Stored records
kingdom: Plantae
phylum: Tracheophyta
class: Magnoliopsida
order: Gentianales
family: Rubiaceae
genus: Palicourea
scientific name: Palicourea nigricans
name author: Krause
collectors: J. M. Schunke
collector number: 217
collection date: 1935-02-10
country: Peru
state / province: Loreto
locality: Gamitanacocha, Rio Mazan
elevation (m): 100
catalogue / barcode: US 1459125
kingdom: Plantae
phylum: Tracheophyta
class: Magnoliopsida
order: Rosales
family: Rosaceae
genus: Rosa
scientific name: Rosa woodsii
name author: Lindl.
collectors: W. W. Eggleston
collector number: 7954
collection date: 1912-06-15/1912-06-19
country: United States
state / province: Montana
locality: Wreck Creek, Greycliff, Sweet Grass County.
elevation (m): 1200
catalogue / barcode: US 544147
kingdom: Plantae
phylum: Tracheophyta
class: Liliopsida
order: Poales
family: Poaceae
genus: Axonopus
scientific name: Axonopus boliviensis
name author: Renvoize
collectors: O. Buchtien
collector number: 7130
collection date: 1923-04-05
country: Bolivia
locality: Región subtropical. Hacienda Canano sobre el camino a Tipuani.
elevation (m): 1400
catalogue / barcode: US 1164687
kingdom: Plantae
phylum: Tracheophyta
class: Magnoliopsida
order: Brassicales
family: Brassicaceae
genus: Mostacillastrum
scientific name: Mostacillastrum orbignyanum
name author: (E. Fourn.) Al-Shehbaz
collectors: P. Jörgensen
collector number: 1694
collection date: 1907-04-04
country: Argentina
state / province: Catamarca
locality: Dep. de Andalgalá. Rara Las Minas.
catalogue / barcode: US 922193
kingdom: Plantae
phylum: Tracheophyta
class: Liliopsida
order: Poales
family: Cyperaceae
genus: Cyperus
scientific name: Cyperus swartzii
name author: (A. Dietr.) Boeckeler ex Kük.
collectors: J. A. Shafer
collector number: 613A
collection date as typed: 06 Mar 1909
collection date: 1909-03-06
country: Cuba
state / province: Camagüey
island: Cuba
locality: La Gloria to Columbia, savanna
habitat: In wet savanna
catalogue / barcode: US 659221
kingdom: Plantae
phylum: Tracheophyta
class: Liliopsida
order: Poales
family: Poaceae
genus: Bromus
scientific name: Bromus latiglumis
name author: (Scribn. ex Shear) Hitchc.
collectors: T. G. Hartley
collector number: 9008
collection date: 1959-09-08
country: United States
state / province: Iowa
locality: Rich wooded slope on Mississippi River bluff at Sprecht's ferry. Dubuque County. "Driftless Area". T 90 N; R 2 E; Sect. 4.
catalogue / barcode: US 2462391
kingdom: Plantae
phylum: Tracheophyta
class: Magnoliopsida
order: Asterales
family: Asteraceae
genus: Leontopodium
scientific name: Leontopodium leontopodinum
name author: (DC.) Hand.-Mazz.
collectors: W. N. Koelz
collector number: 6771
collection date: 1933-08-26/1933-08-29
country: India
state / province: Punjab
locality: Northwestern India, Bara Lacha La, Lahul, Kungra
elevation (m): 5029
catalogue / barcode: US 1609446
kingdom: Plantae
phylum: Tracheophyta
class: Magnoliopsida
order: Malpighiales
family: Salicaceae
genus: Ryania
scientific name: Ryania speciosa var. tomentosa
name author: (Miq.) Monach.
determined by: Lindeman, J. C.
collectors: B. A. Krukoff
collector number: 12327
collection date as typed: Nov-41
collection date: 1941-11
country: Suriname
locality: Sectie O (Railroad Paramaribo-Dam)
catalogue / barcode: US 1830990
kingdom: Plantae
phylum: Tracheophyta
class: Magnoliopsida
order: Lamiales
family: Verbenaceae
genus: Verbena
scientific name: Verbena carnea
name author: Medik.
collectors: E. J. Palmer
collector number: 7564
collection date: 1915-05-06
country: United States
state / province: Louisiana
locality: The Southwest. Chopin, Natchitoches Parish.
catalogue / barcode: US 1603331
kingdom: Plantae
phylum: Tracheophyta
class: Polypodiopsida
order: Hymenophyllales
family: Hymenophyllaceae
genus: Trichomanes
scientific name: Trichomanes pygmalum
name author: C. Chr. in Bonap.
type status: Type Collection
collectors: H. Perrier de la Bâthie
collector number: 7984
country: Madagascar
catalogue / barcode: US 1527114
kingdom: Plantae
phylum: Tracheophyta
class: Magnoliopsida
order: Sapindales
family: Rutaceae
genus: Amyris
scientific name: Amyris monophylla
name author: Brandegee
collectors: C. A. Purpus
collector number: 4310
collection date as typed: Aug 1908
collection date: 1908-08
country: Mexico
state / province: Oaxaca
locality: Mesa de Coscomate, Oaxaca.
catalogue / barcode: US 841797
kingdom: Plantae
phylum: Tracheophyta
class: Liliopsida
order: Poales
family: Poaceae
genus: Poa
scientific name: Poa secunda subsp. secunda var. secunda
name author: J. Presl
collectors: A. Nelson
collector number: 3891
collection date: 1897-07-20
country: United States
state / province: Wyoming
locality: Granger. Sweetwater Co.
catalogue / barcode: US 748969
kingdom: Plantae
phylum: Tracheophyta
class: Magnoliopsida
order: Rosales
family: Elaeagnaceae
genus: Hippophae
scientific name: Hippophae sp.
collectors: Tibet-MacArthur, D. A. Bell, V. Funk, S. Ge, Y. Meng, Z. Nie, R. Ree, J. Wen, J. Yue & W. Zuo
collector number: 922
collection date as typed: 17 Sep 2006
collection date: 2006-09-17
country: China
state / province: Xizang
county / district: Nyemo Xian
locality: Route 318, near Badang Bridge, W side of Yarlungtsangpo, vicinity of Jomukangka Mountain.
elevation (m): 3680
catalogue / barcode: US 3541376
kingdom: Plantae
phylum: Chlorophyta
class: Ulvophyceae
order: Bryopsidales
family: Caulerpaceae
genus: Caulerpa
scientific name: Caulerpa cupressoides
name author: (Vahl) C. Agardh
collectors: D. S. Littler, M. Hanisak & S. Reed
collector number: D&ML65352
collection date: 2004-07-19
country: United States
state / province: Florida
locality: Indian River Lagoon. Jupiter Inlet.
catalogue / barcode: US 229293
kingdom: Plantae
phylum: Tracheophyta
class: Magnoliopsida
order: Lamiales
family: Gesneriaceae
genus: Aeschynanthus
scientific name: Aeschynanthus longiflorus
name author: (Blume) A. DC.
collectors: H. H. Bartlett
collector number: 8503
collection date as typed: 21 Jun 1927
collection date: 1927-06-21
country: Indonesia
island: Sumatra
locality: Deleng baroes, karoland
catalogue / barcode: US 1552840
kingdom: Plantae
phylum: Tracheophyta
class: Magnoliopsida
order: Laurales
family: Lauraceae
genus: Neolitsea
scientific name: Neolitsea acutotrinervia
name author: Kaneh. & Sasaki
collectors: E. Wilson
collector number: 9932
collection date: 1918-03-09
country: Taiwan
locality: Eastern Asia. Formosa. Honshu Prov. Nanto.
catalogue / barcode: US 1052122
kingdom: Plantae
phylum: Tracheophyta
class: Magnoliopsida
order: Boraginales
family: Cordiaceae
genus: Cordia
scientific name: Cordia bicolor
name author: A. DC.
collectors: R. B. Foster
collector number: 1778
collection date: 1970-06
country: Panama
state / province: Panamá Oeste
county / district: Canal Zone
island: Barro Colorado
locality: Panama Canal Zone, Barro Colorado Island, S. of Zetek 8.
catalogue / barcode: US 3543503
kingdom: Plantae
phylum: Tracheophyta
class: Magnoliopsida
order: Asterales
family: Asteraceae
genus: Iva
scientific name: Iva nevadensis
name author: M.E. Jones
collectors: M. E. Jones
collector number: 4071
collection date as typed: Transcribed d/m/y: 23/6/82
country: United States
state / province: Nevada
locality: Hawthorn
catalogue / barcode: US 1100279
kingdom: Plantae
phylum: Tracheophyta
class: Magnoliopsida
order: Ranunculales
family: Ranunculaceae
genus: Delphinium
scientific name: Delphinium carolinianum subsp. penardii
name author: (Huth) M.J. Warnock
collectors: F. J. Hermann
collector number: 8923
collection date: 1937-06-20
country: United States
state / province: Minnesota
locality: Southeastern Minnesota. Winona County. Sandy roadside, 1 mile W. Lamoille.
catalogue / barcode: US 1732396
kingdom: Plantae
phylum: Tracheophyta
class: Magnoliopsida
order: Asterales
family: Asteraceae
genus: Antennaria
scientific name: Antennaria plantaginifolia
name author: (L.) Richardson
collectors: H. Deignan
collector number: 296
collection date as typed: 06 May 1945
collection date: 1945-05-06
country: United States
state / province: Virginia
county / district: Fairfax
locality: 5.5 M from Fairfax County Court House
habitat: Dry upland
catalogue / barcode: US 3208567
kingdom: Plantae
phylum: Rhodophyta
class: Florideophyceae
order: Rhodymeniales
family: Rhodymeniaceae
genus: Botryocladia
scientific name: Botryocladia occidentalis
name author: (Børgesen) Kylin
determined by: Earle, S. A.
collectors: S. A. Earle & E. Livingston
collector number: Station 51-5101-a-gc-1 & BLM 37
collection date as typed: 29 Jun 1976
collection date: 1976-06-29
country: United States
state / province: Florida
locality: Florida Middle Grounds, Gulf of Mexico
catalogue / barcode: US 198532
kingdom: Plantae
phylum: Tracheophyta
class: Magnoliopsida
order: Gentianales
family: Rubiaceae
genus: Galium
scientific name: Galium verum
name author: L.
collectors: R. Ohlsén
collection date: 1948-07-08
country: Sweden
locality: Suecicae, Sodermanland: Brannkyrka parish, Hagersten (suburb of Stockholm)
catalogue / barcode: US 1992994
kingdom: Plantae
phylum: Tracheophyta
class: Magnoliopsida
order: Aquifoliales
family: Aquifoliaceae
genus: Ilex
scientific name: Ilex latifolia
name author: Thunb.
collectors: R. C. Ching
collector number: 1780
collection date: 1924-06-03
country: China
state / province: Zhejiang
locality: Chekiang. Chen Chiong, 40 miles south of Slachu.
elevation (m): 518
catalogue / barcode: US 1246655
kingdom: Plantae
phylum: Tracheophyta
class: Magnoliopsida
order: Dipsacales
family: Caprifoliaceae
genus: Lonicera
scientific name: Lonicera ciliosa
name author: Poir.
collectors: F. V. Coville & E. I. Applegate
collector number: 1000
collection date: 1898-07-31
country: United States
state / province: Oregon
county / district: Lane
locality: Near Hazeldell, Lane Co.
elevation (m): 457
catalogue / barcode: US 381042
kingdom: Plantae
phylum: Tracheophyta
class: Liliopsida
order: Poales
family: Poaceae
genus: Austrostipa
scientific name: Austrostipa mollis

Task directions:
Write out again everything from the start of the records above down to and including the line that contains "state / province: Loreto".

Written response:
kingdom: Plantae
phylum: Tracheophyta
class: Magnoliopsida
order: Gentianales
family: Rubiaceae
genus: Palicourea
scientific name: Palicourea nigricans
name author: Krause
collectors: J. M. Schunke
collector number: 217
collection date: 1935-02-10
country: Peru
state / province: Loreto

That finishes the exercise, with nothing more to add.